### Provided passage:
════
ElementTree Namespace Prefixes

Chris Spencer

Does anyone know how to make ElementTree preserve namespace prefixes in
parsed xml files? The default behavior is to strip a document of all
prefixes and then replace them autogenerated prefixes like ns0, ns1,
etc. The correct behavior should be to write the file in the form that
it was read, which it seems to do correctly for everything except
namespace prefixes. The docs mention "proper" output can be achieved by
using the Qname object, but they don't go into any detail. Any help is
appreciated.

Thanks,
Chris Spencer

Jul 19 '05 #1

Subscribe Reply

10087

Andrew Dalke

On Sun, 12 Jun 2005 15:06:18 +0000, Chris Spencer wrote:

Does anyone know how to make ElementTree preserve namespace prefixes in
parsed xml files?

See the recent c.l.python thread titled "ElemenTree and namespaces"
and started "May 16 2:03pm". One archive is at

http://groups-beta.google.com/group/...?&rnum=3&hl=en

Andrew
da***@dalkescie ntific.com

Jul 19 '05 #2

Chris Spencer

Andrew Dalke wrote:

On Sun, 12 Jun 2005 15:06:18 +0000, Chris Spencer wrote:

Does anyone know how to make ElementTree preserve namespace prefixes in
parsed xml files?

See the recent c.l.python thread titled "ElemenTree and namespaces"
and started "May 16 2:03pm". One archive is at

http://groups-beta.google.com/group/...?&rnum=3&hl=en

Thanks, although that thread didn't seem to resolve the issue. All the
first few links talk about is how to hack your own parser to make sense
of the Clark notation.

The problem at hand is with how Elementtree outputs namespaces and
represents the tag name in memory.

Given xml with no namespaces, Elementtree works perfectly. However, if
you give the root tag an xmlns attribute, Elementtree relabels all child
nodes with it's own prefix, completely defeating the purpose of the
default namespace. In my opinion, this is unacceptable behavior.

If an XML parser reads in and then writes out a document without having
altered it, then the new document should be the same as the original.
With Elementtree this isn't so. Lundh apparently believes he knows
better than you and I on how our namespaces should be represented.

It's a shame the default ns behavior in Elementtree is in such a poort
staten. I'm surprised no one's forked Elementtree solely to fix this issue.

Anyways, Python's native minidom works as expected, so I'll probably use
that instead, even if the api is slightly less intuitive.
════
### Raw records:
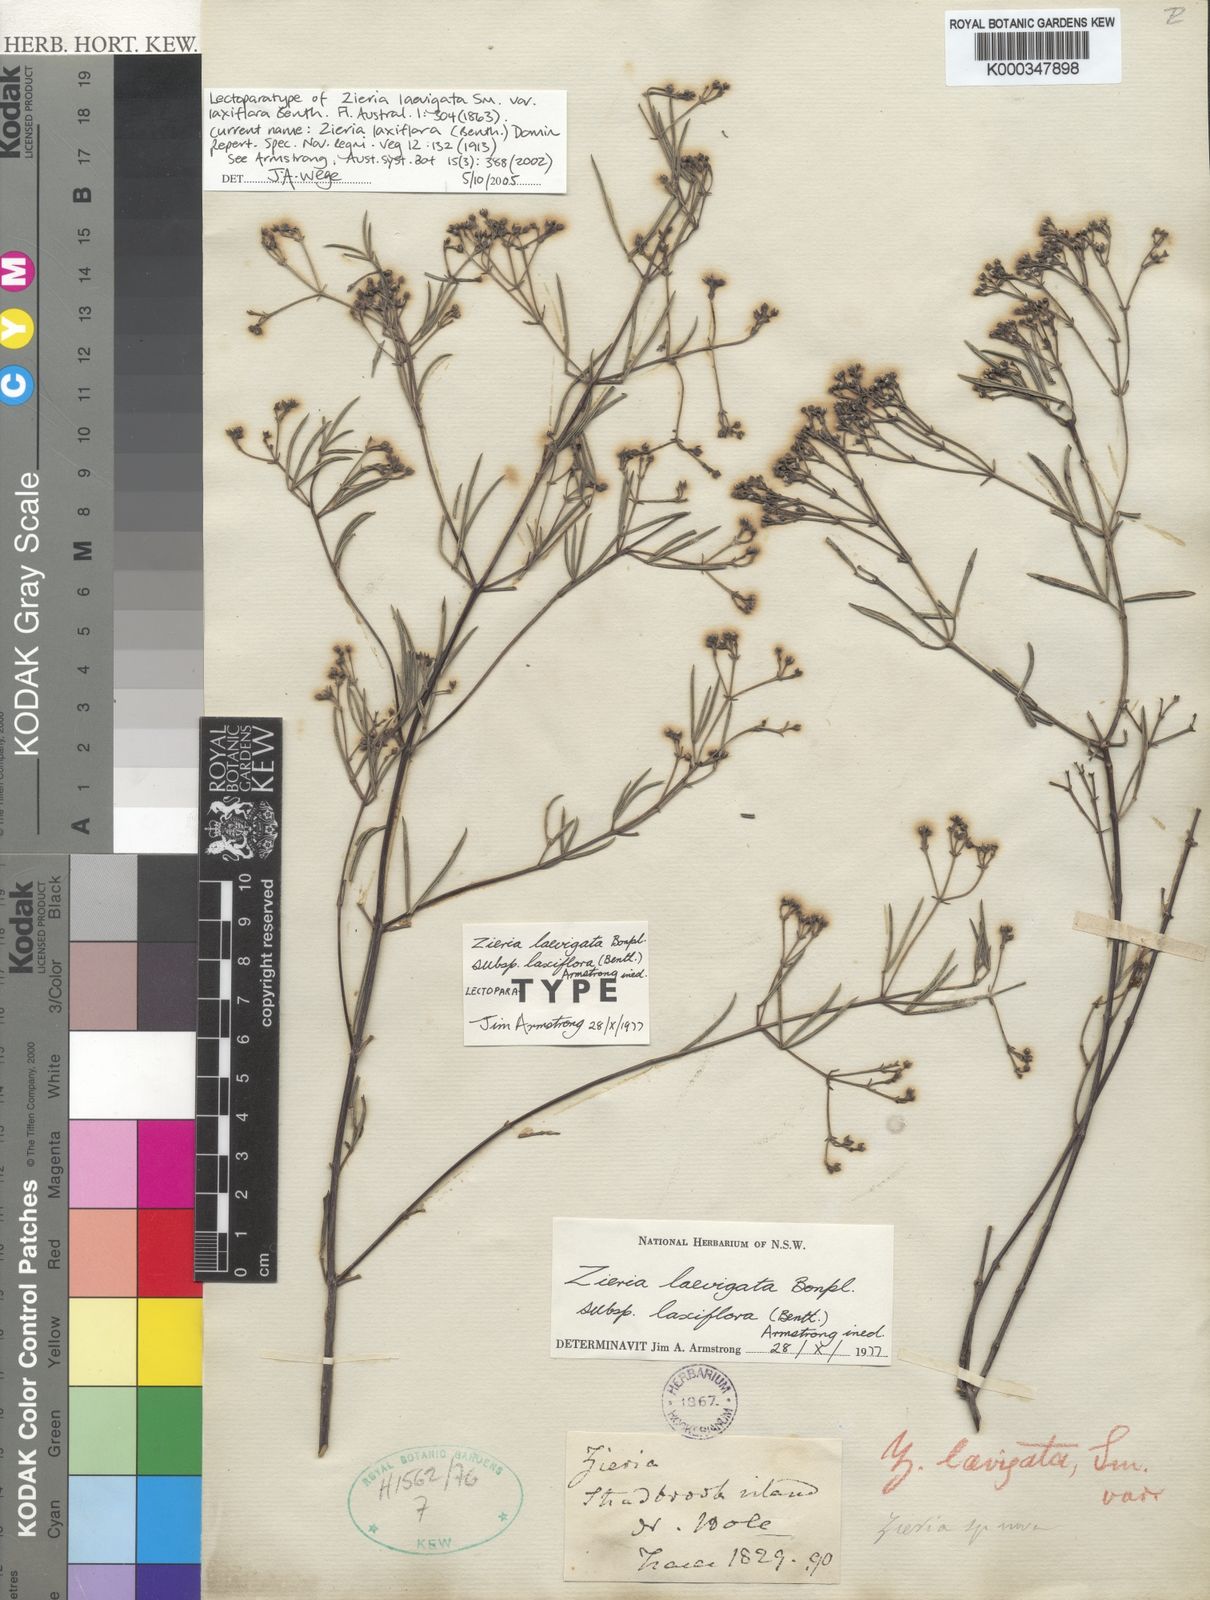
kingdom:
════
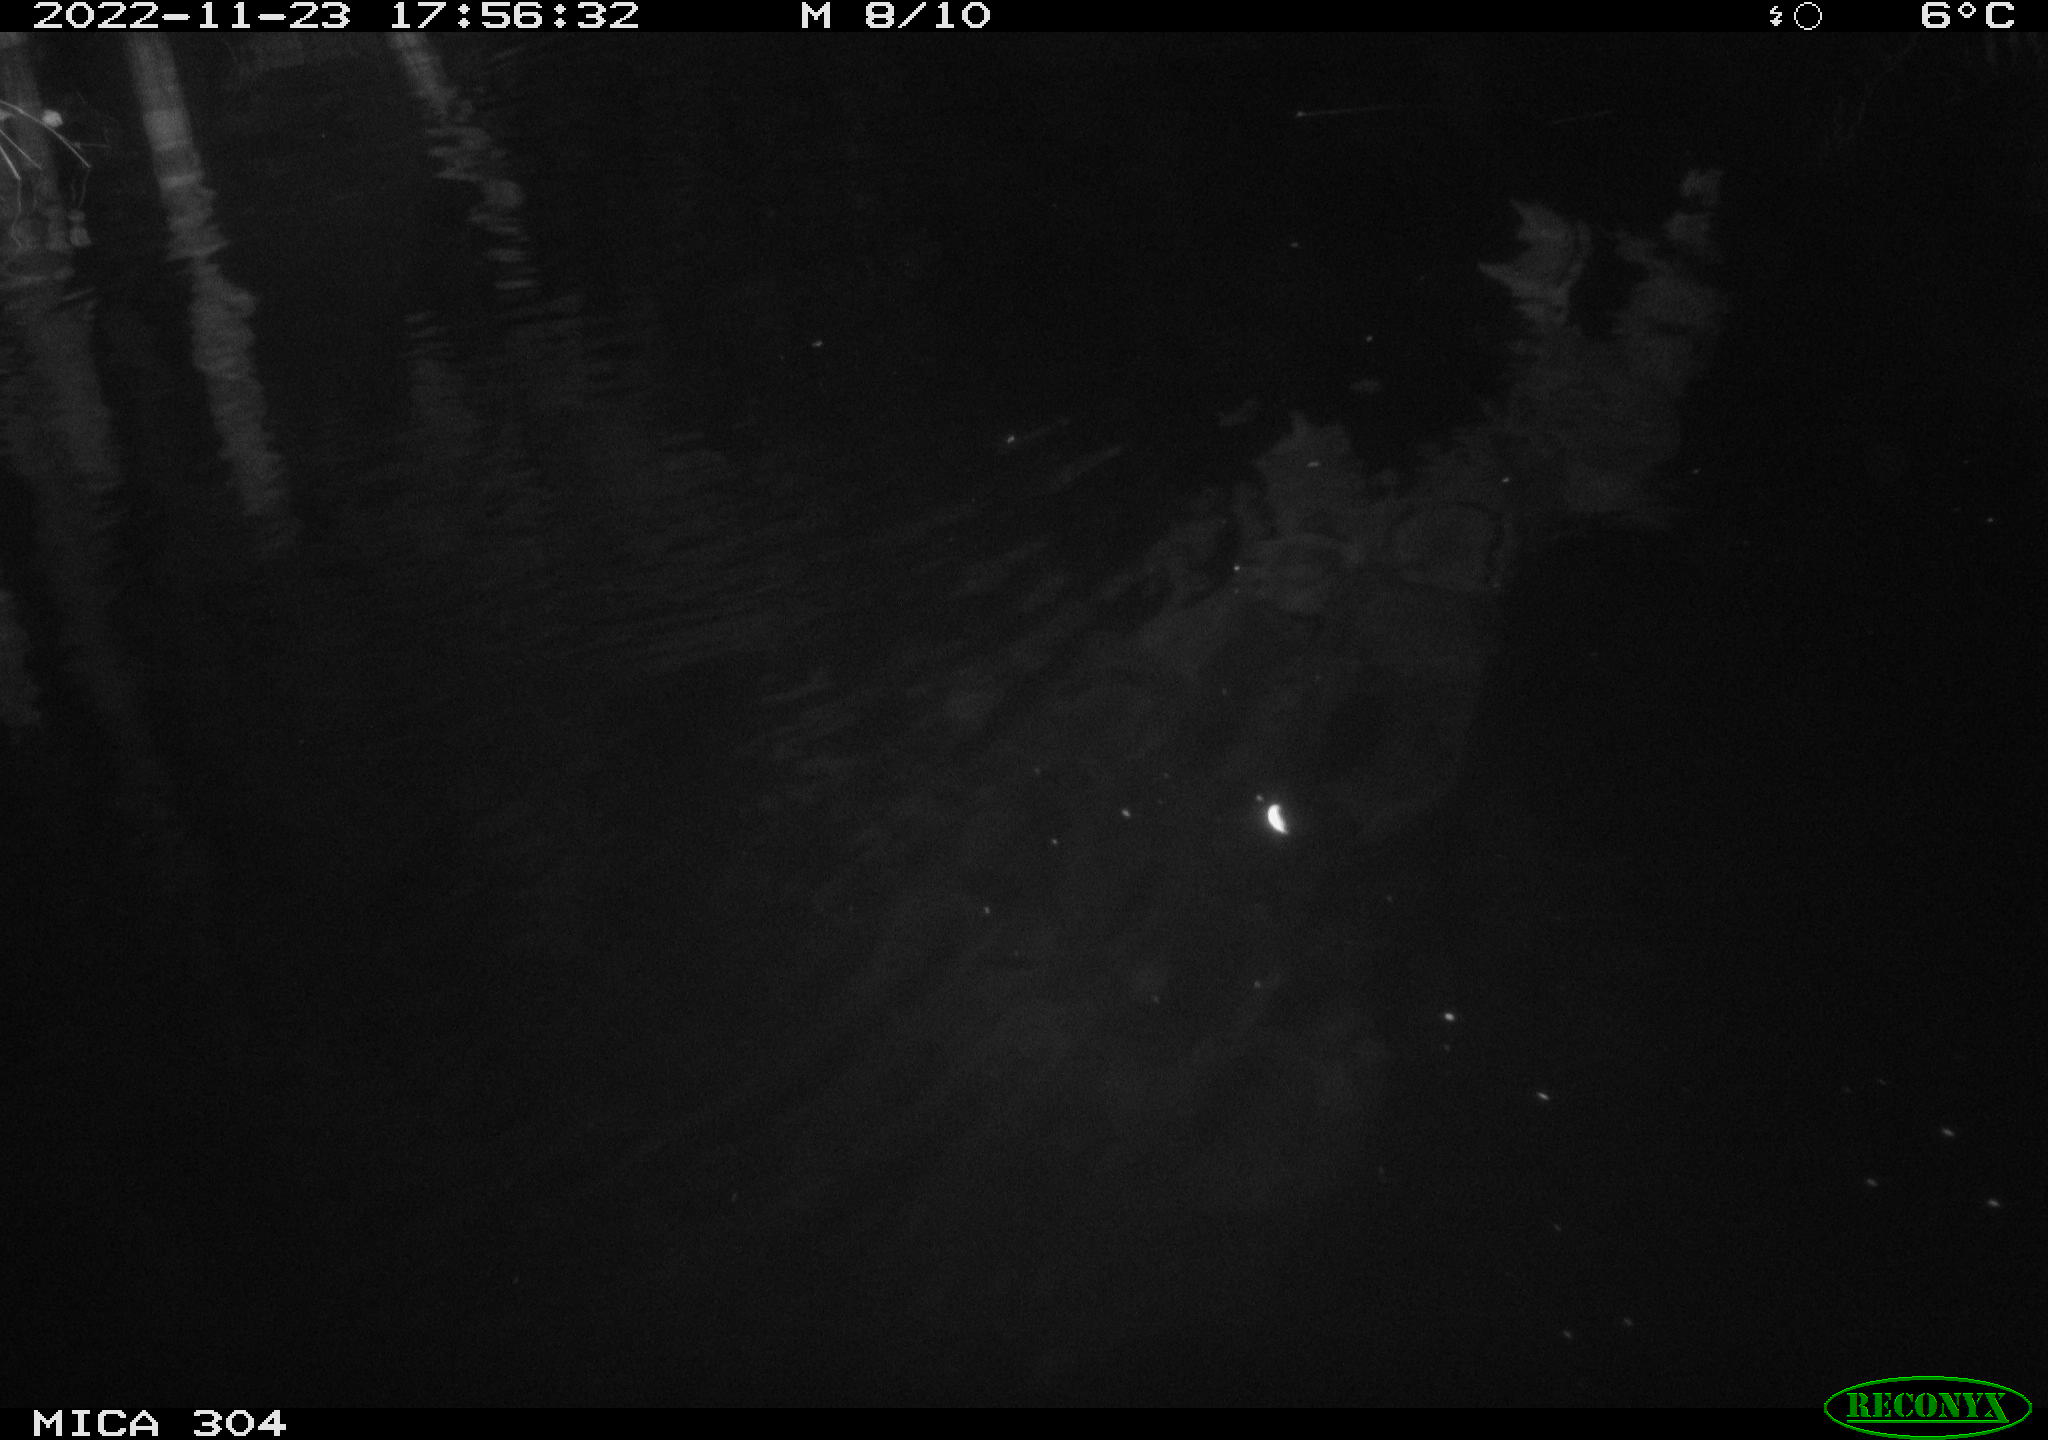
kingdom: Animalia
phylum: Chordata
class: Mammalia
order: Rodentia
════
### The task:
Decide whether each statement below agrees with the ElementTree thread above. Answer yes or no for each, quoting the exact words of the thread that decide it.
(a) ElementTree handles XML that has no namespaces without any problem.
(b) The thread Andrew Dalke pointed to settled Chris Spencer's issue.
(c) Chris Spencer plans to switch to Python's minidom.

### Completed task:
(a) Yes: "Given xml with no namespaces, Elementtree works perfectly."
(b) No: "that thread didn't seem to resolve the issue"
(c) Yes: "Python's native minidom works as expected, so I'll probably use that instead"